(Saved data entries)
⁂
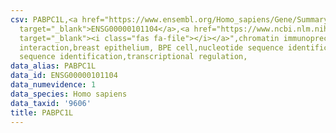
 ```yaml
---
csv: PABPC1L,<a href="https://www.ensembl.org/Homo_sapiens/Gene/Summary?db=core;g=ENSG00000101104"
  target="_blank">ENSG00000101104</a>,<a href="https://www.ncbi.nlm.nih.gov/pubmed/22863008"
  target="_blank"><i class="fas fa-file"></i></a>",chromatin immunoprecipitation assay,direct
  interaction,breast epithelium, BPE cell,nucleotide sequence identification,nucleotide
  sequence identification,transcriptional regulation,
data_alias: PABPC1L
data_id: ENSG00000101104
data_numevidence: 1
data_species: Homo sapiens
data_taxid: '9606'
title: PABPC1L
---
```

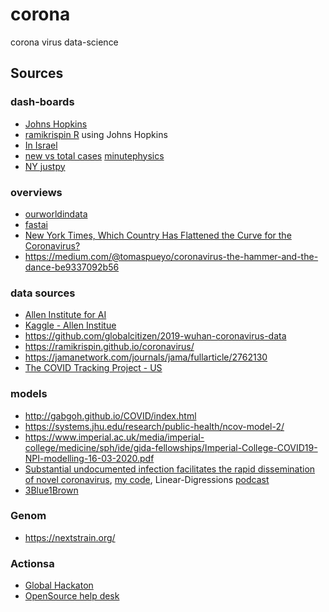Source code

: # corona
corona virus data-science

## Sources
### dash-boards
* [Johns Hopkins](https://coronavirus.jhu.edu/map.html)
* [ramikrispin R](https://ramikrispin.github.io/coronavirus_dashboard/#summary) using Johns Hopkins
* [In Israel](https://covid19data.co.il/)
* [new vs total cases](https://aatishb.com/covidtrends/) [minutephysics](https://youtu.be/54XLXg4fYsc)
* [NY justpy](http://justpy.org/state/ny)

### overviews
* [ourworldindata](https://ourworldindata.org/coronavirus)
* [fastai](https://www.fast.ai/2020/03/09/coronavirus/?utm_campaign=NLP%20News&utm_medium=email&utm_source=Revue%20newsletter)
* [New York Times, Which Country Has Flattened the Curve for the Coronavirus?](https://www.nytimes.com/interactive/2020/03/19/world/coronavirus-flatten-the-curve-countries.html?action=click&module=Top%20Stories&pgtype=Homepage#)
* https://medium.com/@tomaspueyo/coronavirus-the-hammer-and-the-dance-be9337092b56

### data sources
* [Allen Institute for AI](https://pages.semanticscholar.org/coronavirus-research)
* [Kaggle - Allen Institue](https://www.kaggle.com/allen-institute-for-ai/CORD-19-research-challenge)
* https://github.com/globalcitizen/2019-wuhan-coronavirus-data
* https://ramikrispin.github.io/coronavirus/
* https://jamanetwork.com/journals/jama/fullarticle/2762130
* [The COVID Tracking Project - US](https://covidtracking.com/)

### models
* http://gabgoh.github.io/COVID/index.html
* https://systems.jhu.edu/research/public-health/ncov-model-2/
* https://www.imperial.ac.uk/media/imperial-college/medicine/sph/ide/gida-fellowships/Imperial-College-COVID19-NPI-modelling-16-03-2020.pdf
* [Substantial undocumented infection facilitates the rapid dissemination of novel coronavirus](https://science.sciencemag.org/content/early/2020/03/13/science.abb3221),
 [my code](https://github.com/udibr/COVID-19),
 Linear-Digressions [podcast](http://lineardigressions.com/episodes/2020/3/22/understanding-covid-19-transmission-what-the-data-suggests-about-how-the-disease-spreads)
* [3Blue1Brown](https://youtu.be/gxAaO2rsdIs)
### Genom
* https://nextstrain.org/

### Actionsa
* [Global Hackaton](https://covid-global-hackathon.devpost.com/)
* [OpenSource help desk](https://covid-oss-help.org/)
⁂
To do: Provide the count of lines in the data above containing "target", and nothing further.

Answer to the problem: 2